#### SOURCE MATERIAL
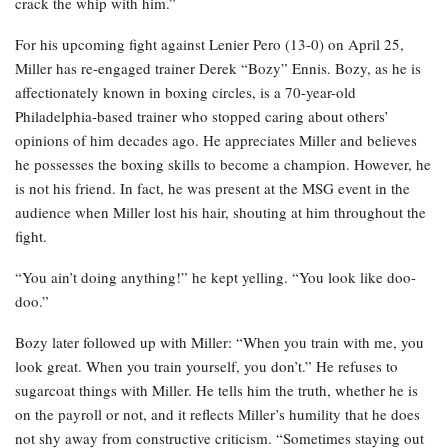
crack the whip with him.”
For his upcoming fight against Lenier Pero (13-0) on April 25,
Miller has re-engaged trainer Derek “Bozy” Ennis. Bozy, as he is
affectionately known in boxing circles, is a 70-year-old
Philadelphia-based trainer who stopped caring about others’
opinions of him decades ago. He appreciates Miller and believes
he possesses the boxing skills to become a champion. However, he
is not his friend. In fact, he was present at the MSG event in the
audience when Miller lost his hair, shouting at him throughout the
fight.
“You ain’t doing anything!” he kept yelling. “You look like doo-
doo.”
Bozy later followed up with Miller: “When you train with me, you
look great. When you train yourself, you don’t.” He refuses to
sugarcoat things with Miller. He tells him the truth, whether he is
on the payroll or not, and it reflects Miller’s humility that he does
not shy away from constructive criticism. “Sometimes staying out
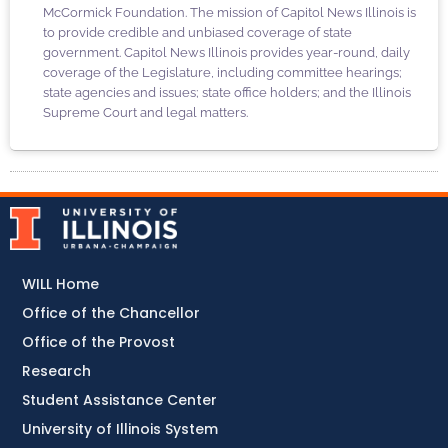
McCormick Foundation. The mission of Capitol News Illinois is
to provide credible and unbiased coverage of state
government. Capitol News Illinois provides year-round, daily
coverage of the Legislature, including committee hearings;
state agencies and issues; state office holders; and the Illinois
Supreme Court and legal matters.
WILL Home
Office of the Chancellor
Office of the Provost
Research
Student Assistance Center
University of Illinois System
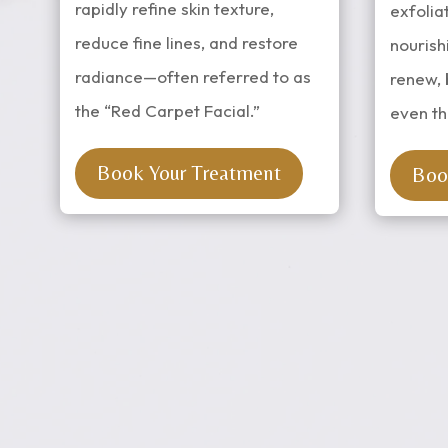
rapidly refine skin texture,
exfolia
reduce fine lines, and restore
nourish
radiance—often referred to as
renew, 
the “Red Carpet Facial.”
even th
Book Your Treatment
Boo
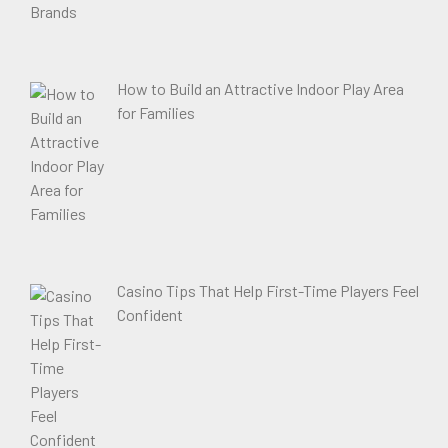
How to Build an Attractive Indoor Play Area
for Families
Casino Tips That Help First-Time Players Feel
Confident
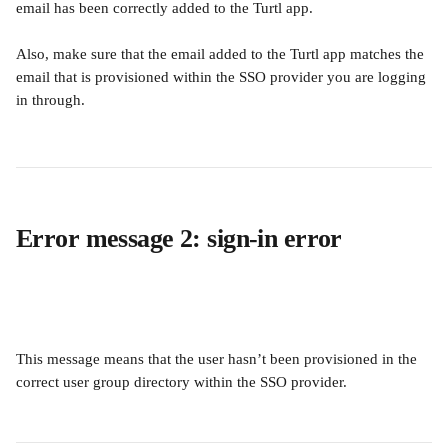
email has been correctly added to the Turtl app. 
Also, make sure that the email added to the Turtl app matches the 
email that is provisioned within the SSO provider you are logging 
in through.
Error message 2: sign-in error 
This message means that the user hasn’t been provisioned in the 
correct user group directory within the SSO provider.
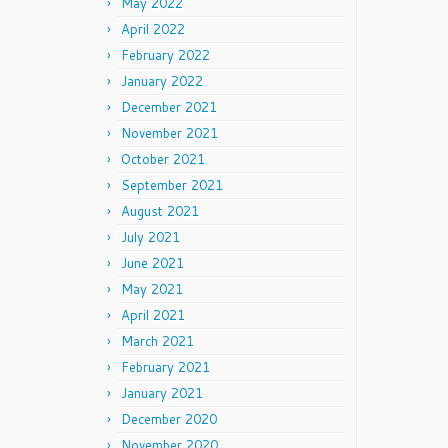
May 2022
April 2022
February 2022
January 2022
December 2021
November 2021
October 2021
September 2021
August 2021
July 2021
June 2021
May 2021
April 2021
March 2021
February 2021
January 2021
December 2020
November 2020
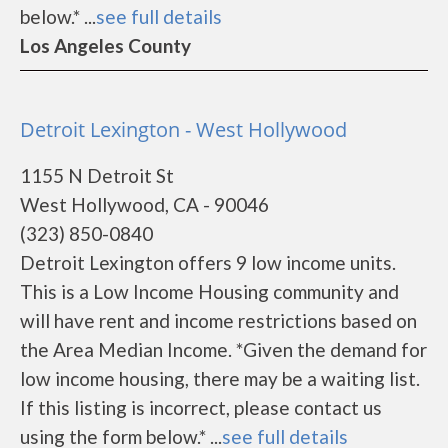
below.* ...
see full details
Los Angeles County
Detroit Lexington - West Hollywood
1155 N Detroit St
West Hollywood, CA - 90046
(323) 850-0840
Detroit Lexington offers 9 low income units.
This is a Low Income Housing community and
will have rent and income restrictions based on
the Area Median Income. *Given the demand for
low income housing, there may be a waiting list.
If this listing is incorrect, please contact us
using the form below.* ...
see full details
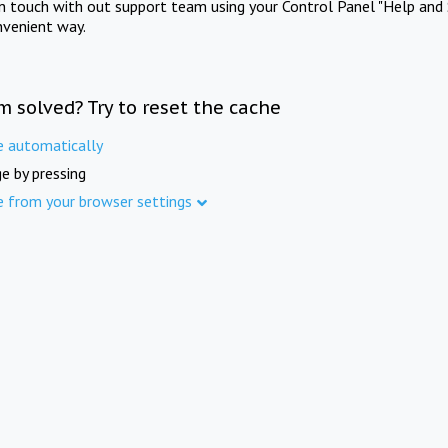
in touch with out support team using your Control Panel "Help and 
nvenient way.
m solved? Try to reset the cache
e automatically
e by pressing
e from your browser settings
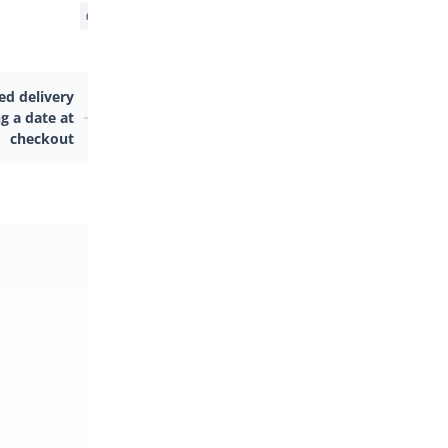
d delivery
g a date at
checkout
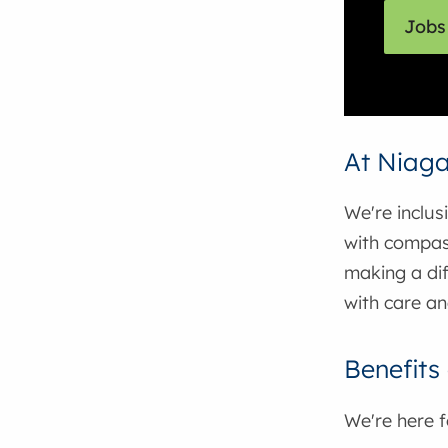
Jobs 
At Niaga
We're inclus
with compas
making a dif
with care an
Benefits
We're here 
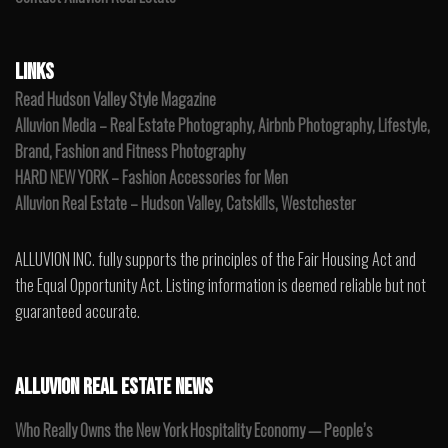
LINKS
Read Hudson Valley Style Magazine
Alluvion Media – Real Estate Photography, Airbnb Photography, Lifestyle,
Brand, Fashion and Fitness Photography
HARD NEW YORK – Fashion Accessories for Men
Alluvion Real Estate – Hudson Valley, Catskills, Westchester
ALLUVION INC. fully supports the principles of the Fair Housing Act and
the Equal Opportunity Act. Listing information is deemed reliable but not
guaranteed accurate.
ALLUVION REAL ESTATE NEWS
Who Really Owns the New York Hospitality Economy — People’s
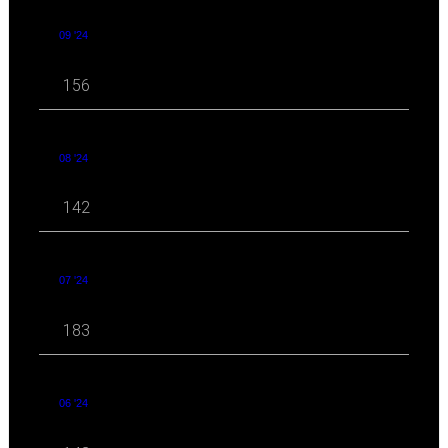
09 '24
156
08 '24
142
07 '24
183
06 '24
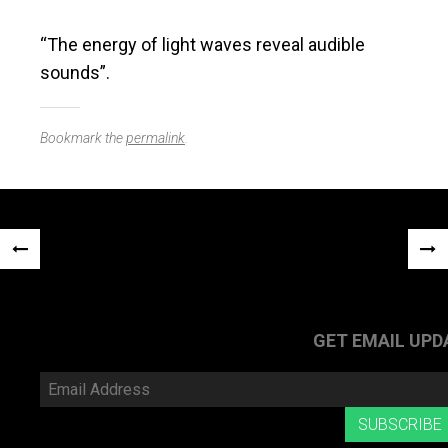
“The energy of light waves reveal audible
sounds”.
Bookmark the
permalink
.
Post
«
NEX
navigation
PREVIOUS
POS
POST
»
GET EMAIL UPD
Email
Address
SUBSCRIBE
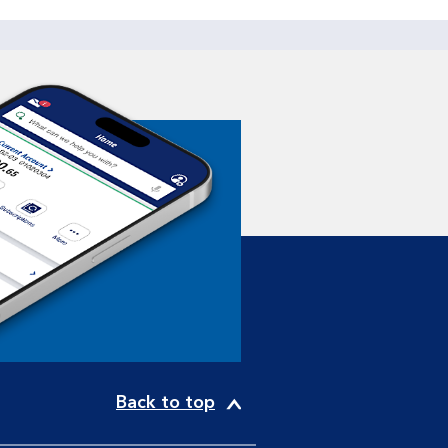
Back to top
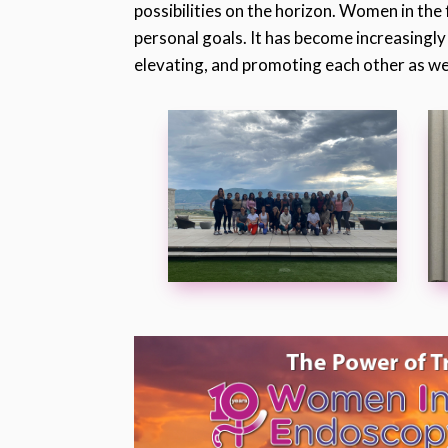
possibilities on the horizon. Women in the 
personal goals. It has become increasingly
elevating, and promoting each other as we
########
Print all text from the listing above verbatim, leaving the pictures out of the output.

• EXPECTED ANSWER:
crack the whip with him.”
For his upcoming fight against Lenier Pero (13-0) on April 25,
Miller has re-engaged trainer Derek “Bozy” Ennis. Bozy, as he is
affectionately known in boxing circles, is a 70-year-old
Philadelphia-based trainer who stopped caring about others’
opinions of him decades ago. He appreciates Miller and believes
he possesses the boxing skills to become a champion. However, he
is not his friend. In fact, he was present at the MSG event in the
audience when Miller lost his hair, shouting at him throughout the
fight.
“You ain’t doing anything!” he kept yelling. “You look like doo-
doo.”
Bozy later followed up with Miller: “When you train with me, you
look great. When you train yourself, you don’t.” He refuses to
sugarcoat things with Miller. He tells him the truth, whether he is
on the payroll or not, and it reflects Miller’s humility that he does
not shy away from constructive criticism. “Sometimes staying out
McCormick Foundation. The mission of Capitol News Illinois is
to provide credible and unbiased coverage of state
government. Capitol News Illinois provides year-round, daily
coverage of the Legislature, including committee hearings;
state agencies and issues; state office holders; and the Illinois
Supreme Court and legal matters.
WILL Home
Office of the Chancellor
Office of the Provost
Research
Student Assistance Center
University of Illinois System
rapidly refine skin texture,
exfolia
reduce fine lines, and restore
nourish
radiance—often referred to as
renew, 
the “Red Carpet Facial.”
even th
Book Your Treatment
Boo
How to Build an Attractive Indoor Play Area
for Families
Casino Tips That Help First-Time Players Feel
Confident
email has been correctly added to the Turtl app. 
Also, make sure that the email added to the Turtl app matches the 
email that is provisioned within the SSO provider you are logging 
in through.
Error message 2: sign-in error 
This message means that the user hasn’t been provisioned in the 
correct user group directory within the SSO provider.
May 2022
April 2022
February 2022
January 2022
December 2021
November 2021
October 2021
September 2021
August 2021
July 2021
June 2021
May 2021
April 2021
March 2021
February 2021
January 2021
December 2020
November 2020
below.* ...
see full details
Los Angeles County
Detroit Lexington - West Hollywood
1155 N Detroit St
West Hollywood, CA - 90046
(323) 850-0840
Detroit Lexington offers 9 low income units.
This is a Low Income Housing community and
will have rent and income restrictions based on
the Area Median Income. *Given the demand for
low income housing, there may be a waiting list.
If this listing is incorrect, please contact us
using the form below.* ...
see full details
in touch with out support team using your Control Panel "Help and 
nvenient way.
m solved? Try to reset the cache
e automatically
e by pressing
e from your browser settings
d delivery
g a date at
checkout
Jobs 
At Niaga
We're inclus
with compas
making a dif
with care an
Benefits
We're here 
LINKS
Read Hudson Valley Style Magazine
Alluvion Media – Real Estate Photography, Airbnb Photography, Lifestyle,
Brand, Fashion and Fitness Photography
HARD NEW YORK – Fashion Accessories for Men
Alluvion Real Estate – Hudson Valley, Catskills, Westchester
ALLUVION INC. fully supports the principles of the Fair Housing Act and
the Equal Opportunity Act. Listing information is deemed reliable but not
guaranteed accurate.
ALLUVION REAL ESTATE NEWS
Who Really Owns the New York Hospitality Economy — People’s
09 '24
156
08 '24
142
07 '24
183
06 '24
“The energy of light waves reveal audible
sounds”.
Bookmark the
permalink
.
Post
«
NEX
navigation
PREVIOUS
POS
POST
»
GET EMAIL UPD
Email
Address
SUBSCRIBE
Back to top
possibilities on the horizon. Women in the 
personal goals. It has become increasingly
elevating, and promoting each other as we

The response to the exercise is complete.